I have searched hard to find a macroeconomic rationale for Osborne’s policy stance. A belief that QE is as effective as conventional monetary policy (there is no liquidity trap) comes close, but as I explained here it does not really fit with what Osborne has said (or not said). Osborne is certainly no market monetarist, as he has shown no interest in nominal GDP targeting. So there does not appear to be a coherent case for Osborne’s fiscal proposals that a macroeconomist could take seriously.

Second, the idea that the real motive is a small state is not the preserve of some small group of left wing conspiracy theorists. Here I quote Jeremy Warner, economics editor of the Telegraph (for non-UK readers, a newspaper firmly to the right): “In the end, you are either a big-state person, or a small-state person, and what big-state people hate about austerity is that its primary purpose is to shrink the size of government spending.” He also wrote: “The bottom line is that you can only really make serious inroads into the size of the state during an economic crisis. This may be pro-cyclical, but there is never any appetite for it in the good times; it can only be done in the bad.” I also think many of my non-UK readers will wonder why I am having to justify what is obvious in their countries.

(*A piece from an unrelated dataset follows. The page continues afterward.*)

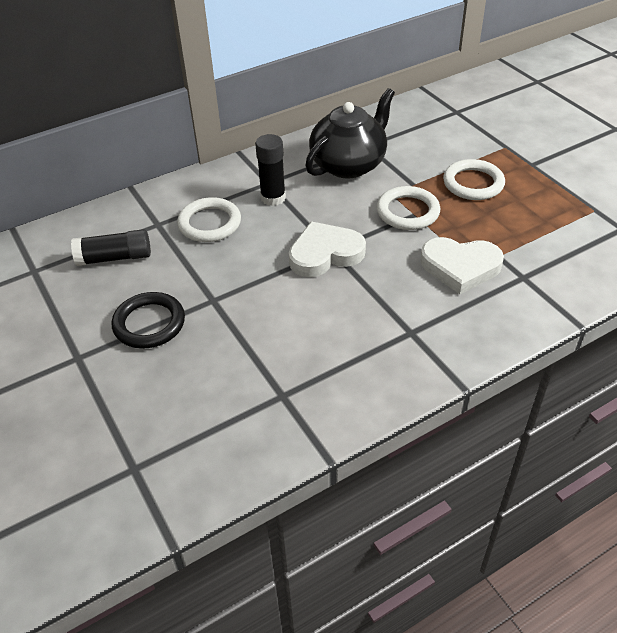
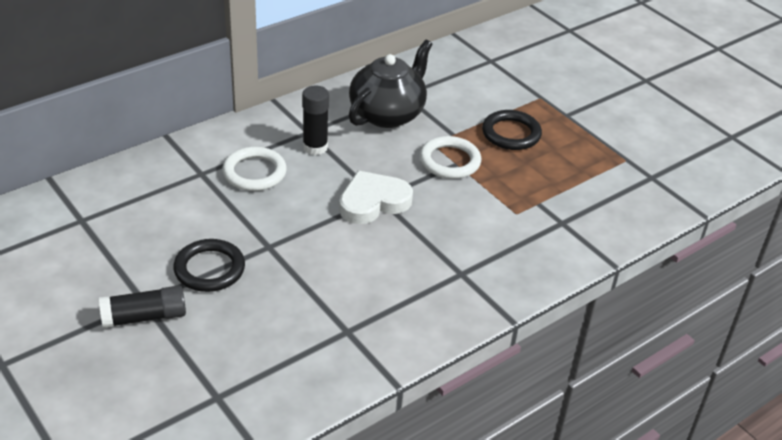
camera: 10 degrees left, 5 degrees down
black glue stick [71,229,151,266] -> black glue stick moved to [99,286,186,328]
white heart [420,237,504,294] -> none
white ring [443,159,505,200] -> black ring [482,110,542,150]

Third, it must have become clear to many people now that reducing the deficit cannot be the overriding priority when there have been so many tax giveaways (50p rate, Help to Buy which creates large contingent liabilities, Cameron’s conference commitments, stamp duty changes that are far from fiscally neutral, pensioner bonds). Putting these down to ‘politics’, but counting spending cuts as ‘economics’, will not wash. (See Brad DeLong for the equivalent in the US). You cannot pretend that deficit reduction is driving government policy, when that driver only operates on the spending side of the accounts.

Economists in the media are beginning to realise this. It is really important that political commentators do so as well, so that those without an economics background get a clearer idea of the nature of the choices they will have to make in 100 days time.

Of course, it’s also conceivable that Osborne & Co don’t really know what they’re doing. It’s been known to happen with British governments.